Podemos quase certamente esperar que mais mentiras intencionais ocorram em nosso atual cenário midiático graças à IA. E parte disso é um jogo de números. A maioria das pessoas provavelmente não será enganada por um vídeo deepfake de Elon Musk implorando para que invistam em uma moeda criptográfica fraudulenta. Mas se você inundar a internet com o suficiente daquela falsidade, eventualmente os golpistas encontrarão suas vítimas.
A mesma coisa pode acontecer no jornalismo. Quem sabe quantos veículos de mídia Margaux Blanchard propôs antes de ser publicada com sucesso? E uma vez que ela foi publicada em um veículo, presumivelmente foi mais fácil para ela levar essa validação a outro veículo como prova implícita de que ela era real e confiável.
A mídia dos EUA está sendo esvaziada, à medida que publicações lutam contra empresas de Big Tech que consomem toda a sua receita e ideólogos de direita assumem o controle de instituições outrora respeitáveis como o Washington Post e a CBS News. O editor que trabalhou na peça sobre Bill de Blasio para o Times of London supostamente trabalhou para o Free Press, uma publicação de direita fundada pelo recentemente instalado chefe da CBS News, Bari Weiss.

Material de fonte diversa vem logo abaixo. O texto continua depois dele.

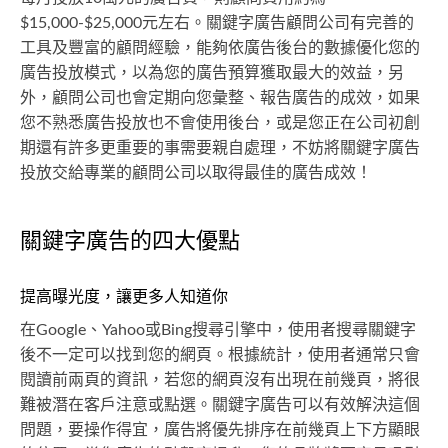
$15,000-$25,000元左右。關鍵字廣告顧問公司有完善的
工具及豐富的顧問經驗，能夠依廣告後台的數據優化您的
廣告投放模式，以為您的廣告預算獲取最大的效益，另
外，顧問公司也會定期向您彙整、報告廣告的成效，如果
您不熟悉廣告投放也不會使用後台，或是您正在公司初創
期還有許多更重要的事需要親自處理，不妨將關鍵字廣告
投放交給專業的顧問公司以取得最佳的廣告成效！
關鍵字廣告的四大優點
提高曝光度，讓更多人知道你
在Google、Yahoo或Bing搜尋引擎中，使用者搜尋關鍵字
後不一定可以找到您的網頁。根據統計，使用者通常只會
閱讀前兩頁的資訊，若您的網頁沒有出現在前幾頁，將很
難被潛在客戶注意或點選。關鍵字廣告可以有效解決這個
問題，要操作得宜，廣告將優先排序在前幾頁上下方顯眼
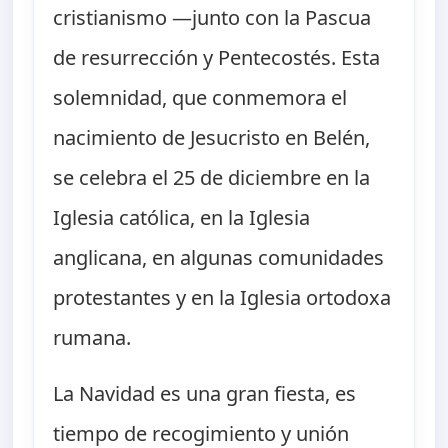
cristianismo —junto con la Pascua
de resurrección y Pentecostés. Esta
solemnidad, que conmemora el
nacimiento de Jesucristo en Belén,
se celebra el 25 de diciembre en la
Iglesia católica, en la Iglesia
anglicana, en algunas comunidades
protestantes y en la Iglesia ortodoxa
rumana.
La Navidad es una gran fiesta, es
tiempo de recogimiento y unión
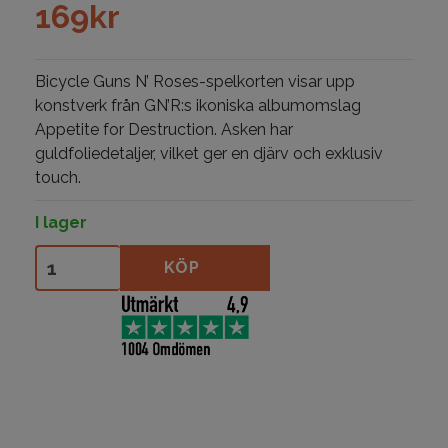
169
kr
Bicycle Guns N’ Roses-spelkorten visar upp
konstverk från GN’R:s ikoniska albumomslag
Appetite for Destruction. Asken har
guldfoliedetaljer, vilket ger en djärv och exklusiv
touch.
I lager
Bicycle Guns N´Roses mängd
KÖP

A IA é apenas mais uma ferramenta que parece estar acelerando a obliteracão de informações confiáveis na internet. E não há muito que alguém possa fazer sobre isso, além de permanecer cético. Mas o ceticismo pode levar você apenas até certo ponto quando ferramentas como software de detecção de IA não funcionam realmente como anunciado. Os jornalistas são obrigados a continuar investigando para descobrir a verdade, verificando informações por meio de múltiplas fontes. Mas esse trabalho só vai ficar mais difícil à medida que as pessoas que buscam enganar possam simplesmente continuar jogando mais besteira na parede, exercendo nenhum esforço a mais do que um simples prompt de texto de uma linha.